Viral Hepatitis Laboratory, Oswaldo Cruz Institute, FIOCRUZ, RJ, Brazil.
J Med Virol. 2011 Sep;83(9):1522-9. doi: 10.1002/jmv.22138.
Detection of hepatitis B virus (HBV) serological markers in dried blood spot (DBS) samples by enzyme immunoassay (ELISA) has not yet been fully optimized. In this study, the ability to detect three HBV markers (HBsAg, anti-HBc, and anti-HBs) was evaluated in DBS samples using a modified commercial ELISA. Matched serum and DBS samples were obtained from individuals with or without a past history of HBV infection. Sera samples were tested according to the manufacturer's instructions, but for DBS testing, paper diameters, elution buffer, volume of input sample, and cut-off values were evaluated to optimize the assay. Stability studies were done on DBS stored at for up to 180 days at different temperatures. The absorbance values that yielded the maximum sensitivity and specificity were determined based on the area under the ROC curve (AUROC) and chosen as the cut-off value. Using this parameter, sensitivity was 90.5%, 97.6%, and 78% for anti-HBc, HBsAg, anti-HBs assays, respectively. Specificity was 92.6%, 96.7%, and 97.3% for anti-HBc, HBsAg, and anti-HBs assays, respectively. HBV markers could be detected in DBS samples until 63 days after sample collection at most temperatures, but storage at -20°C yielded more consistent results. These results indicate that modified ELISA can be used to detect HBV markers in DBS samples, particularly if the samples are stored appropriately.

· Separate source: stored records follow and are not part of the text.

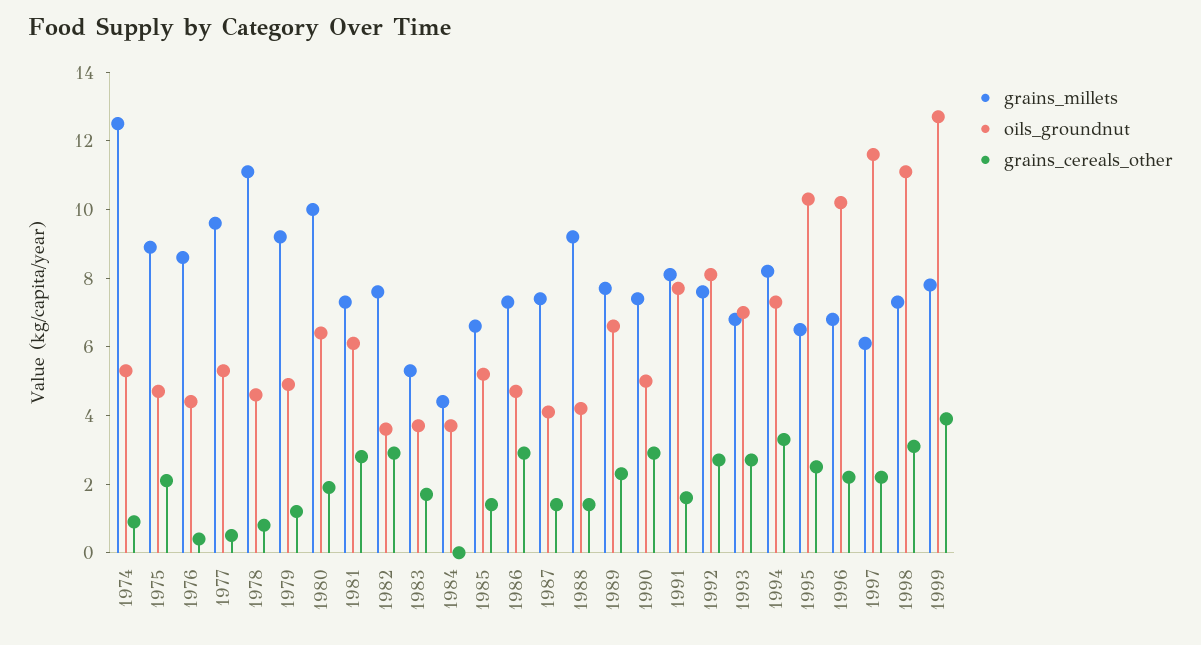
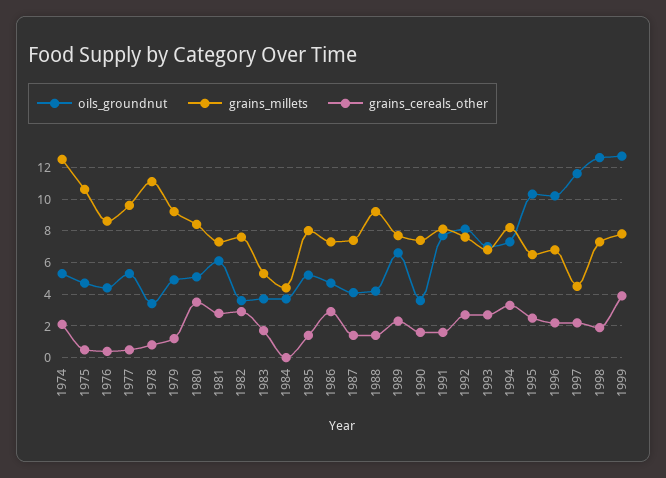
  {
    "grains_millets": {
      "1974": 12.5,
-     "1975": 9,
+     "1975": 10.5,
      "1976": 8.5,
      "1977": 9.5,
      "1978": 11,
      "1979": 9,
-     "1980": 10,
+     "1980": 8.5,
      "1981": 7.5,
      "1982": 7.5,
      "1983": 5.5,
      "1984": 4.5,
-     "1985": 6.5,
+     "1985": 8,
      "1986": 7.5,
      "1987": 7.5,
      "1988": 9,
      "1989": 7.5,
      "1990": 7.5,
      "1991": 8,
      "1992": 7.5,
      "1993": 7,
      "1994": 8,
      "1995": 6.5,
      "1996": 7,
-     "1997": 6,
+     "1997": 4.5,
      "1998": 7.5,
      "1999": 8
    },
    "oils_groundnut": {
      "1974": 5.5,
      "1975": 4.5,
      "1976": 4.5,
      "1977": 5.5,
-     "1978": 4.5,
+     "1978": 3.5,
      "1979": 5,
-     "1980": 6.5,
+     "1980": 5,
      "1981": 6,
      "1982": 3.5,
      "1983": 3.5,
      "1984": 3.5,
      "1985": 5,
      "1986": 4.5,
      "1987": 4,
      "1988": 4,
      "1989": 6.5,
-     "1990": 5,
+     "1990": 3.5,
      "1991": 7.5,
      "1992": 8,
      "1993": 7,
      "1994": 7.5,
      "1995": 10.5,
      "1996": 10,
      "1997": 11.5,
-     "1998": 11,
+     "1998": 12.5,
      "1999": 12.5
    },
    "grains_cereals_other": {
-     "1974": 1,
+     "1974": 2,
-     "1975": 2,
+     "1975": 0.5,
      "1976": 0.5,
      "1977": 0.5,
      "1978": 1,
      "1979": 1,
-     "1980": 2,
+     "1980": 3.5,
      "1981": 3,
      "1982": 3,
      "1983": 1.5,
      "1984": 0,
      "1985": 1.5,
      "1986": 3,
      "1987": 1.5,
      "1988": 1.5,
      "1989": 2.5,
-     "1990": 3,
+     "1990": 1.5,
      "1991": 1.5,
      "1992": 2.5,
      "1993": 2.5,
      "1994": 3.5,
      "1995": 2.5,
      "1996": 2,
      "1997": 2,
-     "1998": 3,
+     "1998": 2,
      "1999": 4
    }
  }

酶联免疫吸附试验(ELISA)检测干血斑(DBS)样本中的乙型肝炎病毒(HBV)血清学标志物尚未得到充分优化。在这项研究中,使用改良的商业 ELISA 评估了 DBS 样本中检测三种 HBV 标志物(HBsAg、抗-HBc 和抗-HBs)的能力。收集了有或无 HBV 感染史个体的匹配血清和 DBS 样本。血清样本按照制造商的说明进行测试,但对于 DBS 测试,评估了纸张直径、洗脱缓冲液、输入样本量和截止值,以优化检测。在不同温度下,对 DBS 进行了长达 180 天的稳定性研究。根据 ROC 曲线下面积(AUROC)确定产生最大灵敏度和特异性的吸光度值,并将其选为截止值。使用该参数,抗-HBc、HBsAg 和抗-HBs 检测的灵敏度分别为 90.5%、97.6%和 78%。抗-HBc、HBsAg 和抗-HBs 检测的特异性分别为 92.6%、96.7%和 97.3%。在大多数温度下,HBV 标志物可在采集样本后 63 天内从 DBS 样本中检测到,但在-20°C 下储存可获得更一致的结果。这些结果表明,改良的 ELISA 可用于检测 DBS 样本中的 HBV 标志物,特别是如果样本储存得当。